The Italian Teacher(14)



Natalie settles at her potter’s wheel and kicks it to life, wetting her hands in muddy water from the bucket. Shoulders taut, arms rigid, elbows planted in her thighs, she forces the clay to comply, asserting herself over this gray lump, transforming it into a smooth puck, perfectly round, glistening—until she touches a finger to the spinning form and opens it up, raising the walls into a cylinder. His mother is so good at that. It astonishes Pinch, who hasn’t properly watched her working in years. Yet he does not praise Natalie, instead launching into a silly dance to draw her attention, an intrusion he’d never have contemplated when Bear was painting. Her clay cylinder pirouettes on the wheel. She slices a metal wire under its base. “Your turn.” Standing, she points to her wooden seat.

Instead, he walks away, meandering toward the once-prohibited easels in the far corner. He gazes the length of his arm, then at the fruit bowl—everything evokes paintings now, as if the world existed to represent art, not the reverse.

“You listening?” she repeats.

“Not really.”

“At least look, Pinch. I need an opinion. The show is soon.” Recently, she marched into a tiny gallery off Via del Babuino and asked if they’d consider exhibiting her work. When she gave the last name “Bavinsky,” the gallerist looked up. After years of inactivity, Natalie labors constantly, amazed to see that all her output is outstanding. Impulsively, she decides to show a series of intentionally broken jars, with radical glazes that she’ll wipe by hand onto once-baked clay.

“I don’t care about stupid pottery!” he snaps, imitating the defiance of Birdie. But Pinch cannot pull it off—penitent, he looks to his mother. “Sorry.” In the alley, he sits on cobbles, pondering the foreign address on a letter he’s been composing for weeks, pages and pages in his head with little written down. He wants to ask about New York, about whether it’s better than here, about whether he’d like it (and could I come see you soon, Dad?).

A month later, he still hasn’t sent the letter. But life at the studio has changed. Natalie is never at the potter’s wheel, hardly goes out, hardly talks to him.

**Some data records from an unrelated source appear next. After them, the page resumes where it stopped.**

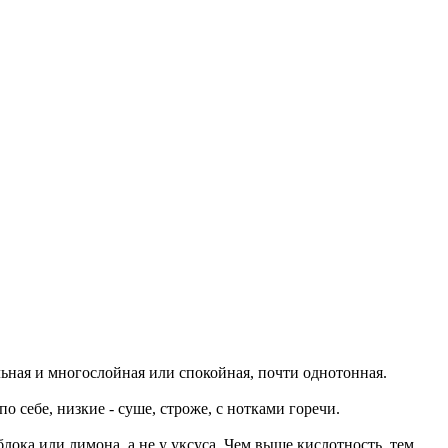
льная и многослойная или спокойная, почти однотонная.
о себе, низкие - суше, строже, с нотками горечи.
блока или лимона, а не у уксуса. Чем выше кислотность, тем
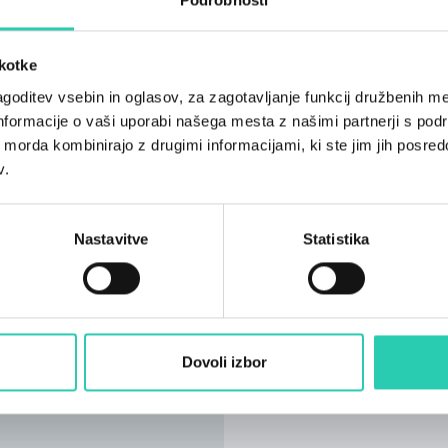
škotke
goditev vsebin in oglasov, za zagotavljanje funkcij družbenih me
nformacije o vaši uporabi našega mesta z našimi partnerji s pod
ih morda kombinirajo z drugimi informacijami, ki ste jim jih posredov
v.
Nastavitve
Statistika
Dovoli izbor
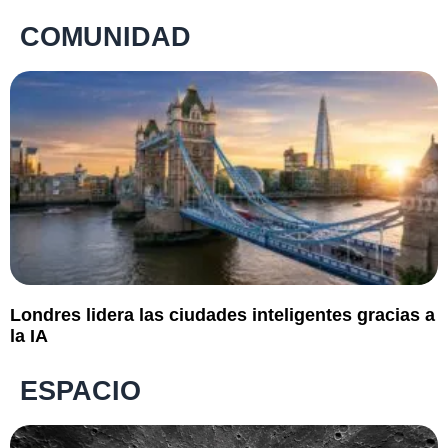
COMUNIDAD
Londres lidera las ciudades inteligentes gracias a
la IA
ESPACIO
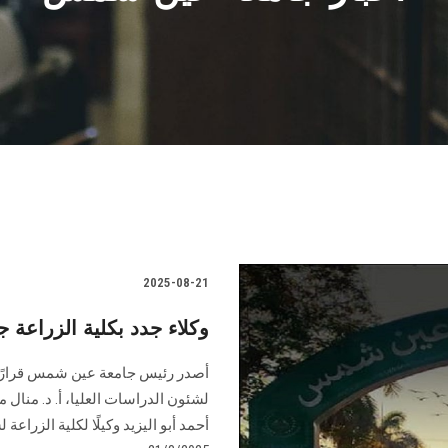
2025-08-21
وكلاء جدد بكلية الزراعة
أصدر رئيس جامعة عين شمس قرارًا بتع
لشئون الدراسات العليا، أ. د. منال مب
أحمد أبو اليزيد وكيلًا لكلية الزراعة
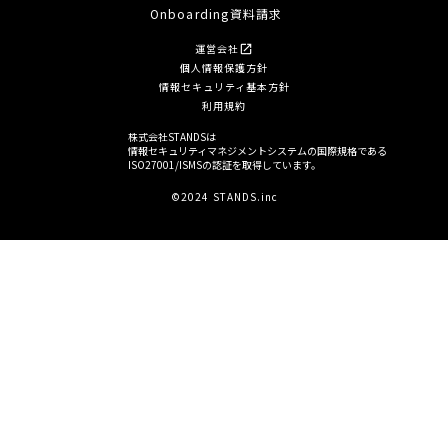
Onboarding資料請求
運営会社
open_in_new
個人情報保護方針
情報セキュリティ基本方針
利用規約
株式会社STANDSは
情報セキュリティマネジメントシステムの国際規格である
ISO27001/ISMSの認証を取得しています。
©2024 STANDS.inc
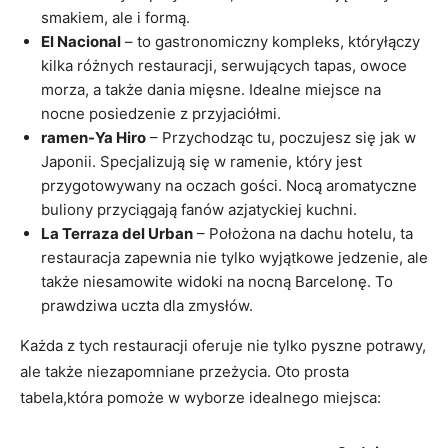
smakiem, ale i formą.
El Nacional
– to gastronomiczny kompleks, któryłączy
kilka różnych restauracji, serwujących tapas, owoce
morza, a także dania mięsne. Idealne miejsce na
nocne posiedzenie z przyjaciółmi.
ramen-Ya Hiro
– Przychodząc tu, poczujesz się jak w
Japonii. Specjalizują się w ramenie, który jest
przygotowywany na oczach gości. Nocą aromatyczne
buliony przyciągają fanów azjatyckiej kuchni.
La Terraza del Urban
– Położona na dachu hotelu, ta
restauracja zapewnia nie tylko wyjątkowe jedzenie, ale
także niesamowite widoki na nocną Barcelonę. To
prawdziwa uczta dla zmysłów.
Każda z tych restauracji oferuje nie tylko pyszne potrawy,
ale także niezapomniane przeżycia. Oto prosta
tabela,która pomoże w wyborze idealnego miejsca:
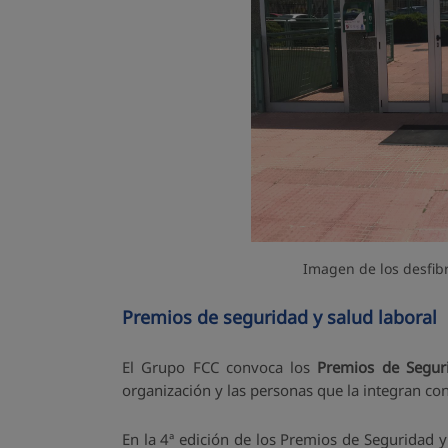
Imagen de los desfibr
Premios de seguridad y salud laboral
El Grupo FCC convoca los
Premios de Segur
organización y las personas que la integran con
En la 4ª edición de los Premios de Seguridad y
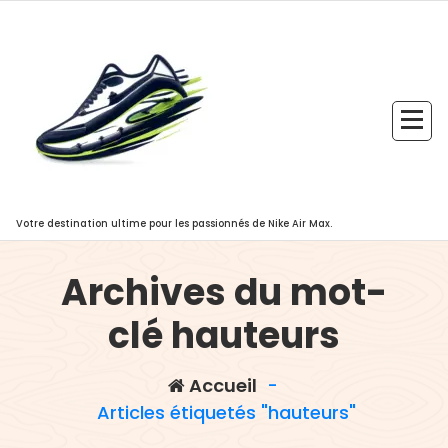
Aller
au
contenu
Votre destination ultime pour les passionnés de Nike Air Max.
Archives du mot-
clé hauteurs
Accueil
-
Articles étiquetés "hauteurs"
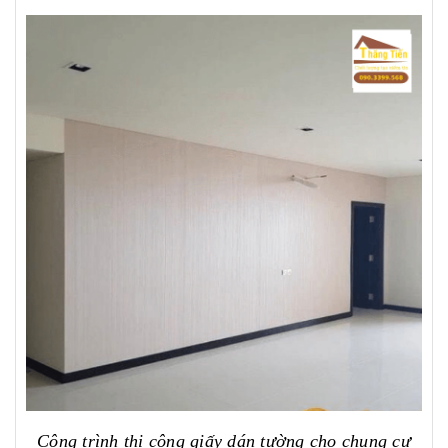
Công trình thi công giấy dán tường cho chung cư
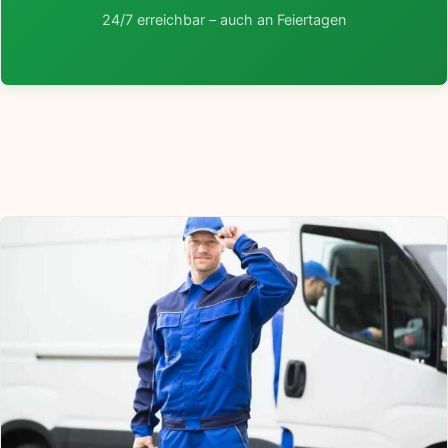
24/7 erreichbar – auch an Feiertagen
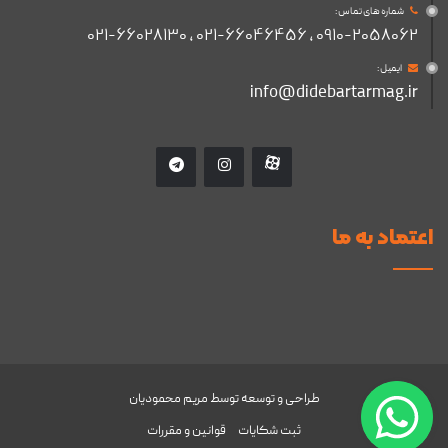
شماره های تماس :
۰۹۱۰-۲۰۵۸۰۶۲ , ۰۲۱-۶۶۰۴۶۴۵۶ , ۰۲۱-۶۶۰۲۸۱۳۰
ایمیل :
info@didebartarmag.ir
اعتماد به ما
طراحی و توسعه توسط
مریم محمودیان
ثبت شکایات
قوانین و مقررات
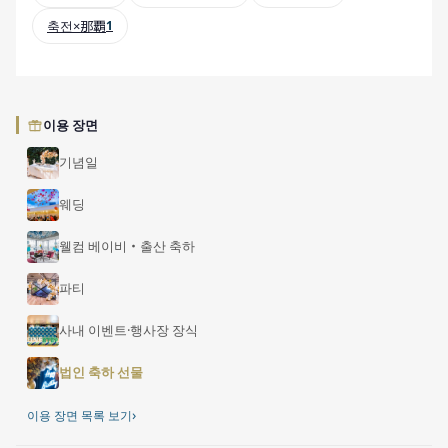
축전×那覇
1
이용 장면
기념일
웨딩
웰컴 베이비・출산 축하
파티
사내 이벤트·행사장 장식
법인 축하 선물
›
이용 장면 목록 보기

“When is your show happening?” he asks.

“It’s over; it happened.”

“What?” he snaps, to mask his guilt. “Why didn’t you say something?”

“You were interested? Since when?”

“I said I wanted to see it,” he lies. “Did people like them?”

She clears her throat. “I don’t know.”

“How many sold?”

“They didn’t.”

“What? None? It’s that stupid gallery’s fault—they must’ve put the prices too high.”

“Nobody asked for prices, I’m told. Now I have to go in there and disgrace myself, carrying it all out again.” She covers her face. “They were all so very helpful on the way in; nobody will see me when I go back there. I’ll be an embarrassment.”

“No, you won’t. They should apologize to you.”

“Maybe I never pick them up.”

“You have to, Mom. Or people will hear.”

“What possible fucking difference would that make?”

He flushes.

She says, “I’m not going back. It’s a humiliation.”

“Could I go and get them?”

“That’d be even worse: sending my kid.”

“Could I come help at least?”

“I’ll seem so pathetic.” Brow furrowed, she lights the umpteenth cigarette, looks to him for a twelve-year-old’s assurance. Fast, she walks away.

That weekend, Pinch lugs boxes of unsold pottery to a waiting taxi, taking utmost care, wishing to treat her work with kindness. His pussyfooting causes Natalie, who waits outside the gallery, to slam the boxes into the back of the cab. “I don’t mind being reminded that I’m second-rate,” she says shakily. “It’s useful. It’s good.” As they pull away, she stares out the taxi window, kneading her stomach, hurting herself. The city passes, Romans streaming by. “Having people looking, staring at my things. It’s ridiculous.”

“Don’t you do art for people to look at, Mom?”

“Apparently not. The wife’s show—that’s why the gallery gave it to me. How disappointed they were. Didn’t I have more friends to come by? And where was Bear Bavinsky? They figured your dad would come, and how grand that’d be.”

“Who cares about those stupid idiots? Anyone that didn’t buy your stuff is dumb!” Pinch blusters. He studies the taut side of her face, believing he’s gaining momentum, that he is helping. His eyes burn—a surge of emotion, remembering how he sniped at Natalie these past months because she was determined to raise his spirits. “Who even walks into that dumb gallery, Mom?”

She touches his hand once, to silence him.

“You can’t care what idiots think!” he persists. “Aren’t I right?”

She turns sharply to him. “I’m right and the world is wrong? No. I am not good. And I should feel sick. Very, very fucking small.”

“You’re just sad.”

“I see clearly when I’m sad. The only time anything is clear.” She picks at dry skin on her lower lip, a dot of blood rising, and fumbles in her purse for a cigarette.